# Heat press machine repair in Atlanta



## pinkchoclate29 (Feb 27, 2008)

Hi. My heat press machine is blowing fuses as soon *** it reach about 180 degrees. Do anyone know where in Atlanta I can get it repaired?


----------



## proworlded (Oct 3, 2006)

What is the brand and model?


----------



## pinkchoclate29 (Feb 27, 2008)

I'm really have no idea. I ordered it from a place on ebay from yescomusa. It doesn't have a brand name on it or anything.


----------



## FatKat Printz (Dec 26, 2008)

can you take a pictures? how long as it being doing this?


----------



## Cynthia (Jan 5, 2007)

Before getting it repaired you may want to check how much is loaded onto that line. If I don't have some lights and other things turned off it overloads the circuit and blows a fuse (I have a studio/office in my home and other things are on this circuit, as well). I need to (and have been procrastinating) in getting another line into the house dedicated to the heat press.


----------



## pinkchoclate29 (Feb 27, 2008)

Thx 4 everyone's help. Sorry took so long to get the pics up, had internet problems. Can anyone help???


----------



## headfirst (Jun 29, 2011)

I have the same no-name as you. Mine had an internal electrical failure yesterday and died.

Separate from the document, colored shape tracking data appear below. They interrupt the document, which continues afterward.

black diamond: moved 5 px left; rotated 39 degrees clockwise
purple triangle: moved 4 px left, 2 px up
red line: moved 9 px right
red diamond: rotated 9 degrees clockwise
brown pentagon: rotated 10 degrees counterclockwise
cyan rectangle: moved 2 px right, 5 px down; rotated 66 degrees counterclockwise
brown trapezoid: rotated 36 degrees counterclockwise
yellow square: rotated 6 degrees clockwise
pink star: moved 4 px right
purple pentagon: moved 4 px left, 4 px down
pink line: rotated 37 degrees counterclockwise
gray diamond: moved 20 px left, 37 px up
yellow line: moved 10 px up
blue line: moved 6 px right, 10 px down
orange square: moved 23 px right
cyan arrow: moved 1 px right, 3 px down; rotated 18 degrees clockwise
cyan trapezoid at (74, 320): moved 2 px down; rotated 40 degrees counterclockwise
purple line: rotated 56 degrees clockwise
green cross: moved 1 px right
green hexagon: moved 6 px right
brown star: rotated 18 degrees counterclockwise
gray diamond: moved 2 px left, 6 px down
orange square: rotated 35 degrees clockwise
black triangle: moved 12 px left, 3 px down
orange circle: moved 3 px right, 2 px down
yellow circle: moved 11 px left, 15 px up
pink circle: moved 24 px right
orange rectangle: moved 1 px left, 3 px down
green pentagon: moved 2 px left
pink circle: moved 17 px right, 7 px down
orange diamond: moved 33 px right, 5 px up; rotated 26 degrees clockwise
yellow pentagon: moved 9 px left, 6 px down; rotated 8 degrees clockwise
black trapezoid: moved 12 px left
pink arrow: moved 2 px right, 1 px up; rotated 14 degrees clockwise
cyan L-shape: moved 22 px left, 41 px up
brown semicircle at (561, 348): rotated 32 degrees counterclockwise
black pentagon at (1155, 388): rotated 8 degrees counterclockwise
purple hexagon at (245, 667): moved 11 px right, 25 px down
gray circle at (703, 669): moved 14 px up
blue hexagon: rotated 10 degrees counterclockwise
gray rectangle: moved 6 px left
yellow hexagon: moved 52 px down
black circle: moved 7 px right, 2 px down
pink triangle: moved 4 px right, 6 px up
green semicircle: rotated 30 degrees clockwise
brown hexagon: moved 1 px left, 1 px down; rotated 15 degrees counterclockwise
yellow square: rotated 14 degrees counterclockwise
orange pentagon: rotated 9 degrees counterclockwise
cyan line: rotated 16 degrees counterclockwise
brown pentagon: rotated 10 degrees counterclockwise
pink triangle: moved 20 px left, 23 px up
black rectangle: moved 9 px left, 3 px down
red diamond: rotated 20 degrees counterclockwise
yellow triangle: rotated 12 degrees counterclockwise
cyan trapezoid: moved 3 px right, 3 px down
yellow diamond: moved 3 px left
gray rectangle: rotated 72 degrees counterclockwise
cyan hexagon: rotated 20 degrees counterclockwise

I'm going to open mine today and see if I can find out what shorted out. If you happen to come across schematics for this model let me know.


----------



## love2knowhow (Jul 17, 2011)

pinkchoclate29 said:


> I'm really have no idea. I ordered it from a place on ebay from yescomusa. It doesn't have a brand name on it or anything.


Now, you're scaring me from ever getting one and instead, just paying for pre applied, heat transferred Tee's, and leave the issues, to someone else!


----------



## Nrodgirl (Aug 12, 2015)

Hello I also purchased a heat press from ebay. Recently my pressure regulator broke. Does anyone know where I can purchase another???


----------



## Unique-swagg (Mar 14, 2021)

pinkchoclate29 said:


> Hi. My heat press machine is blowing fuses as soon *** it reach about 180 degrees. Do anyone know where in Atlanta I can get it repaired?


My heat press machines are broke. Help!!! 
One will not clamp down entirely, and the other one has a piece broken that prevent it from lifting up and clamping down


----------